Chapter 3, “Deconstructing the Global Administrative State,” deals with the enemy of the radical Right, which is “globalists.” This is essentially correct, but the authors put too much emphasis on “managerialism.” There is definitely a strand of Burnham-influenced elite theorizing in our circles. Sam Francis devoted enormous energies to this topic, particularly in his unfinished and posthumously published book Leviathan and Its Critics. I understand why this sort of thing excites people with Marxist assumptions, but my sense is that elite theory is marginal within our circles. For instance, I was deeply influenced by Francis, but I always rejected Burnham as too Marxist.
Chapter 5, “The Right World,” deals with the geopolitics of the Right, specifically such concepts as “multipolarity” and the “civilization state.” I understand why International Relations scholars focus on such ideas, and there is very little pushback against them within our circles. But there should be, because these concepts are inconsistent with ethnonationalism. Indeed, they are widely promoted by Kremlin operatives to create support for Russian imperial revanchism. But even this is a testament to the importance of metapolitics.
World of the Right offers a powerful defense of Right-wing metapolitics. Sometimes I wish that my fellow White Nationalists appreciated the battle of ideas as much as our enemies do.

7 comments
I wonder how many leftists have read this book.
Very interesting. One gets so used to seeing the way outfits like the SPLC describe us (i.e., always dirtying up even the most matter-of-fact description of an org or person), that something like this really does read more like a mere FYI piece that would be written about any other less-threatening ideology (cited instances of snark notwithstanding).
Great article! While the information in this book is not as accurate, or laudatory as you would like, it may attract new adherents to our cause. 🙃
Well, well, the good folks at Cambridge University Press taking notice of us. We must be doing something right. Keep up the good work.
They are running scared.
First, they dismiss you as beneath contempt; then they study you; lastly, they succumb–for nothing can stop an idea whose time is coming.
What do we aim for if not a change in culture? If your opponents call you a ‘cultural enabler’ you must be doing something right. Keep it up!

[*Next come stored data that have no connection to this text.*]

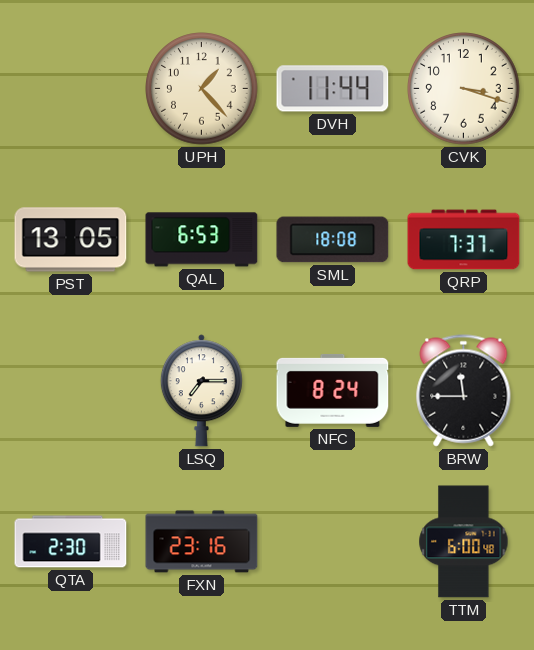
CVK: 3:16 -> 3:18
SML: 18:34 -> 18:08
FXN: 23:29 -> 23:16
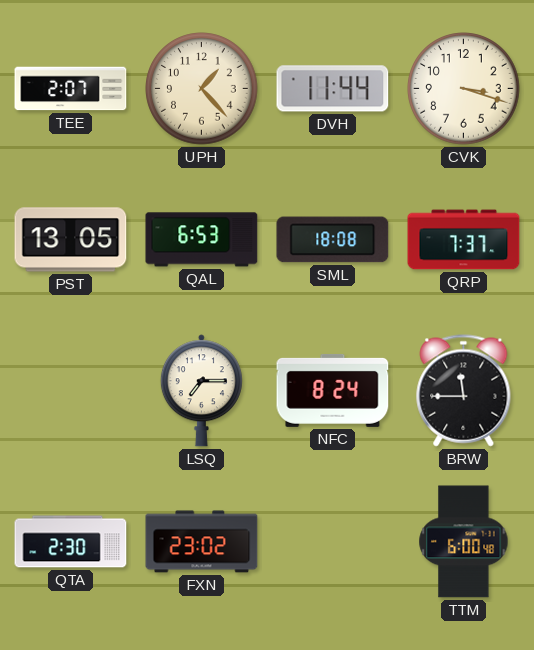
TEE: none -> 2:07
FXN: 23:16 -> 23:02
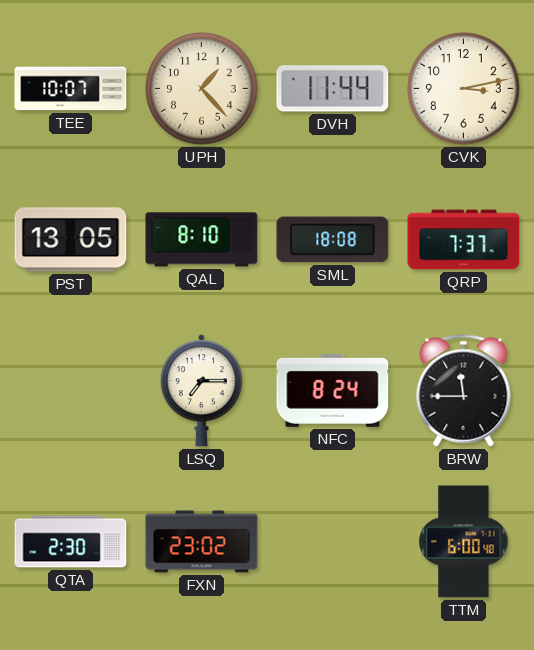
TEE: 2:07 -> 10:07
CVK: 3:18 -> 3:13
QAL: 6:53 -> 8:10
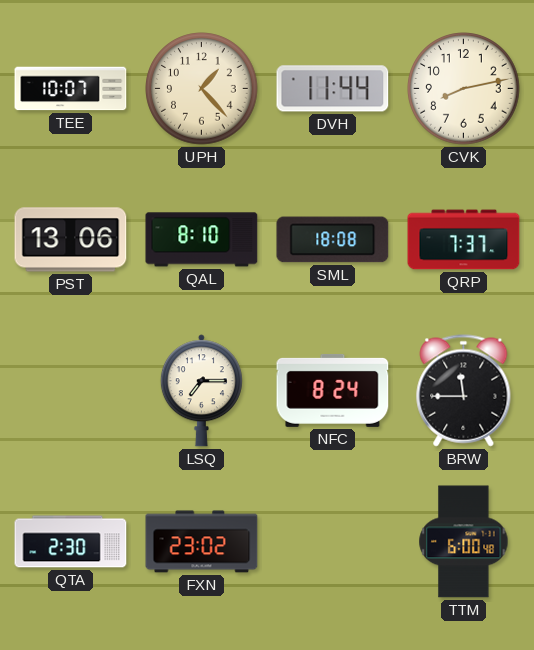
CVK: 3:13 -> 8:13
PST: 13:05 -> 13:06
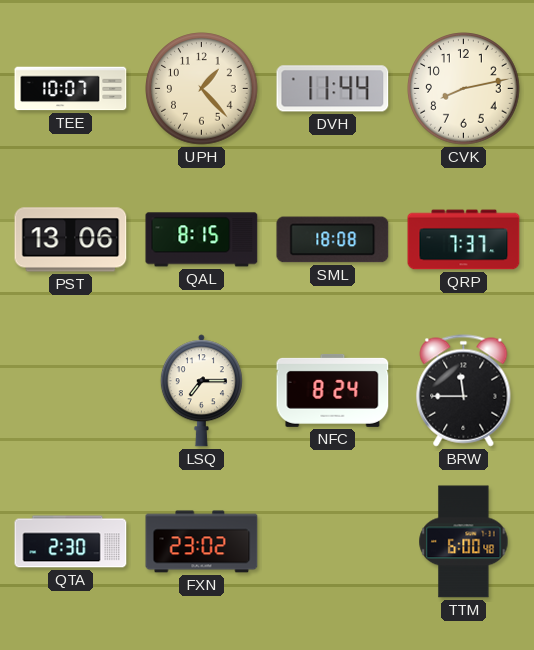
QAL: 8:10 -> 8:15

And why call them acolytes? Why not minions? Yeah, we’re all disciples of the underworld around here with possessed red eyes wearing Eyes Wide Shut ritual robes to praise the Master, ‘extreme’ right-wing jim jones. God, these people suck. The nerve of them to dare call us enablers while they enable the most monstrous crimes against the most vulnerable of ours and animals. Classic projection. You’d think there would be just one leftist/liberal/democrat with some sense to not just follow the jogscript and have a ‘hmmmm…’ moment. The most ‘dissenting’ move of theirs is to switch republican, support the Riley Gaines cause, maybe desert lgbt, and assert the most milquetoast youtube-approved opinions on the baseline periphery of not openly criticizing White people? That’s really the farthest they’re willing to go? For a group not shy about embracing lunatic ideas I would expect a democrat ship-jumper who’s not cooked to be more daring and maybe WN flirtatious in their beliefs by now. If Jack London did it, why can’t they dare to be more truly rebellious-as-racialists than just content with mainstream palestinian support?